Climate activist Greta Thunberg was in New York City tirelessly inspiring us all to go on strike and demonstrate actively for climate change.


In events leading leading up to her appearance at the UN Summit, we all watched as she called on our world leaders to do something now.

"We are not just some young people skipping school," she told thousands of school strikers in Manhattan, on a day when millions around the world demonstrated for action. "We are a wave of change. Together, we are unstoppable."


Back home in the Philippines we proudly wave our own flags in support - on many fronts.

Up north in the city of Baguio, Padmapani Lim Perez is project lead at Agam International.

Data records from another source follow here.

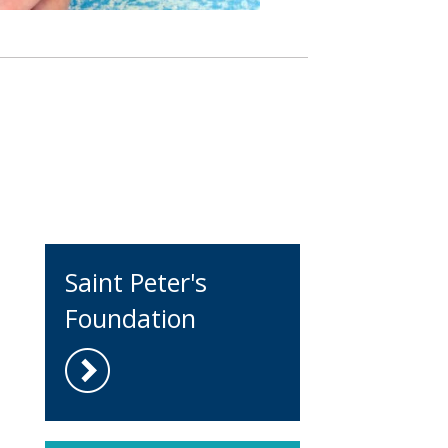
Saint Peter's
Foundation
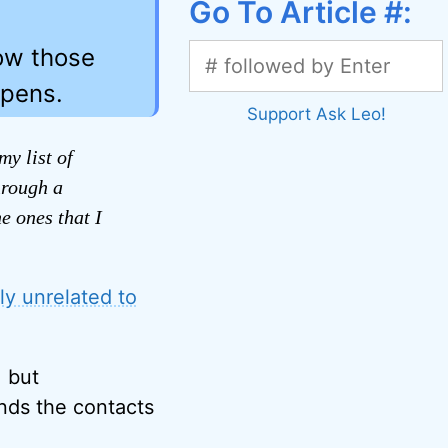
Go To Article #:
how those
ppens.
Support Ask Leo!
y list of
hrough a
e ones that I
y unrelated to
, but
inds the contacts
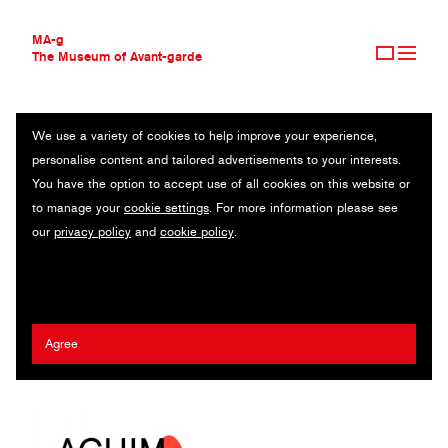
MA-g
The Museum of Avant-garde
We use a variety of cookies to help improve your experience,
THE MUSEUM OF AVANT-GARDE
GALERIE RUSSI KLENNER
personalise content and tailored advertisements to your interests.
AVANT-GARDE COLLECTION
You have the option to accept use of all cookies on this website or
CONTEMPORARY COLLECTION
Series of invitation cards 1/400 / Offset printing / 14.8 x 21 cm
to manage your
cookie settings
. For more information please see
MA-G AWARDS
(10) / Berlin, 2016 − 2021
our
privacy policy
and
cookie policy
.
JOURNAL
SIGN UP
Artist:
Pit Stenkhoff
,
Anna Bühler
/ Agency:
Neue Gestaltung
/
Client:
Galerie Russi Klenner
Agree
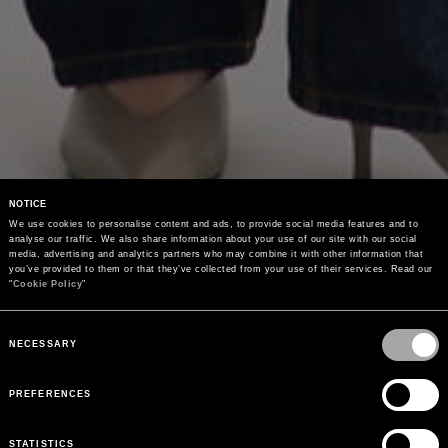
NOTICE
We use cookies to personalise content and ads, to provide social media features and to 
analyse our traffic. We also share information about your use of our site with our social 
media, advertising and analytics partners who may combine it with other information that 
you’ve provided to them or that they’ve collected from your use of their services. Read our 
"
Cookie Policy
"
Consent
Selection
NECESSARY
PREFERENCES
STATISTICS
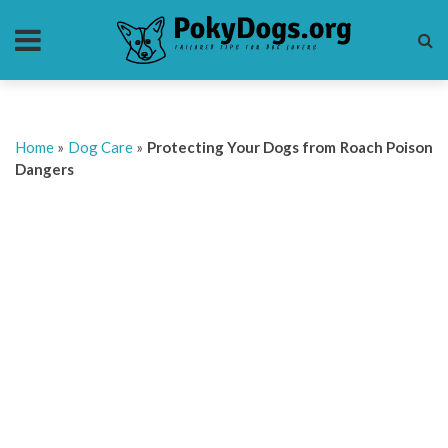
Home
»
Dog Care
»
Protecting Your Dogs from Roach Poison
Dangers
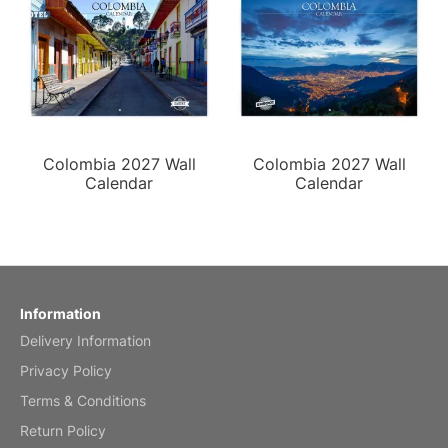
Colombia 2027 Wall
Colombia 2027 Wall
Calendar
Calendar
Information
Delivery Information
Privacy Policy
Terms & Conditions
Return Policy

An anthropologist by training and a writer by heart, Padma’s poems and essays have been anthologized in various Philippine publications, including Agam: Filipino Narratives on Climate Change.


She authored Green Entanglements: Nature Conservation and Indigenous Peoples’ Rights in Indonesia and the Philippines (2018), and Shelah Goes to a Da-ngah (2016), a children’s book.

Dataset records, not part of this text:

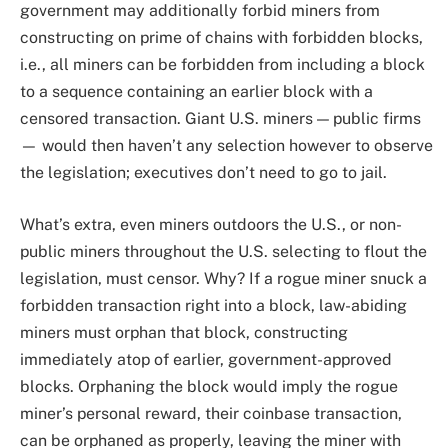
government may additionally forbid miners from
constructing on prime of chains with forbidden blocks,
i.e., all miners can be forbidden from including a block
to a sequence containing an earlier block with a
censored transaction. Giant U.S. miners — public firms
— would then haven’t any selection however to observe
the legislation; executives don’t need to go to jail.
What’s extra, even miners outdoors the U.S., or non-
public miners throughout the U.S. selecting to flout the
legislation, must censor. Why? If a rogue miner snuck a
forbidden transaction right into a block, law-abiding
miners must orphan that block, constructing
immediately atop of earlier, government-approved
blocks. Orphaning the block would imply the rogue
miner’s personal reward, their coinbase transaction,
can be orphaned as properly, leaving the miner with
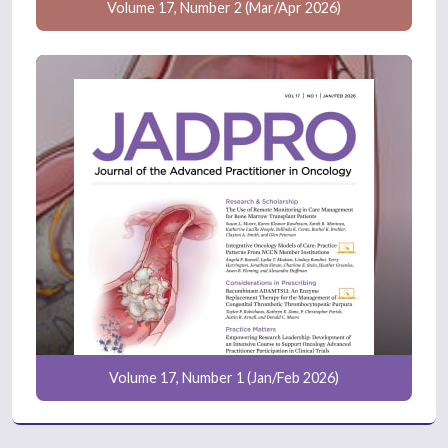
Volume 17, Number 2 (Mar/Apr 2026)
Volume 17, Number 1 (Jan/Feb 2026)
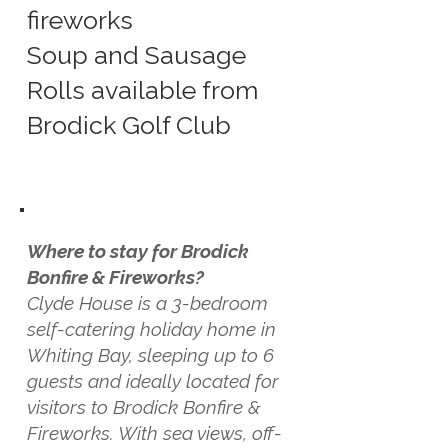
fireworks
Soup and Sausage
Rolls available from
Brodick Golf Club
Where to stay for Brodick
Bonfire & Fireworks?
Clyde House is a 3-bedroom
self-catering holiday home in
Whiting Bay, sleeping up to 6
guests and ideally located for
visitors to Brodick Bonfire &
Fireworks. With sea views, off-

She received her doctorate in anthropology from the Faculty of Social Sciences at Leiden University, Netherlands, and currently serves as a research fellow at Far Eastern University in Manila.

Listen to the recently launched Agam the Climate podcast or follow The Agam Agenda on Facebook.

In the island of Cebu, Rosalie Lopez Fuentes is a certified EcoBricks trainer, traveling the country conducting training workshops educate communities in proper management in their plastic pollution and solid waste management problems and its proper utilization.


She is program director of LEAD, Inc. and consultant at the EU-funded SMART Cebu Project on "green growth for business" - with over 20 years experience in organization development, business management, human resource development and life coaching. 

Turning Cebu's huge furniture and decor industry into an eco-sustainable production that markets and exports green products to Europe and Asia.


In our hometown of Negros Island, eco farmers band together to create worthy organizations like Wala Usik and SWEEP. Powered by young mom, Kaila Ledesma Trebol, conservation trustee and creative designer.

Wala Usik is a zero-waste, nonprofit social enterprise with its main branch in Bacolod and eight sari-sari stores in Negros Island. Projects put together by the team behind Danjugan Island and @sweep.ph.


SWEEP or Sea Waste Education to Eradicate Plastic aims to reduce the flow of plastic into the ocean. It is a USAID project based in Negros Island. 

Proud to do our bit in keeping our islands as green as we can. Wake up world! “For more than 30 years, the science has been crystal clear. How dare you look away?” Shame! Shame! Shame!


Our hope and our future lie with these committed and empowering women.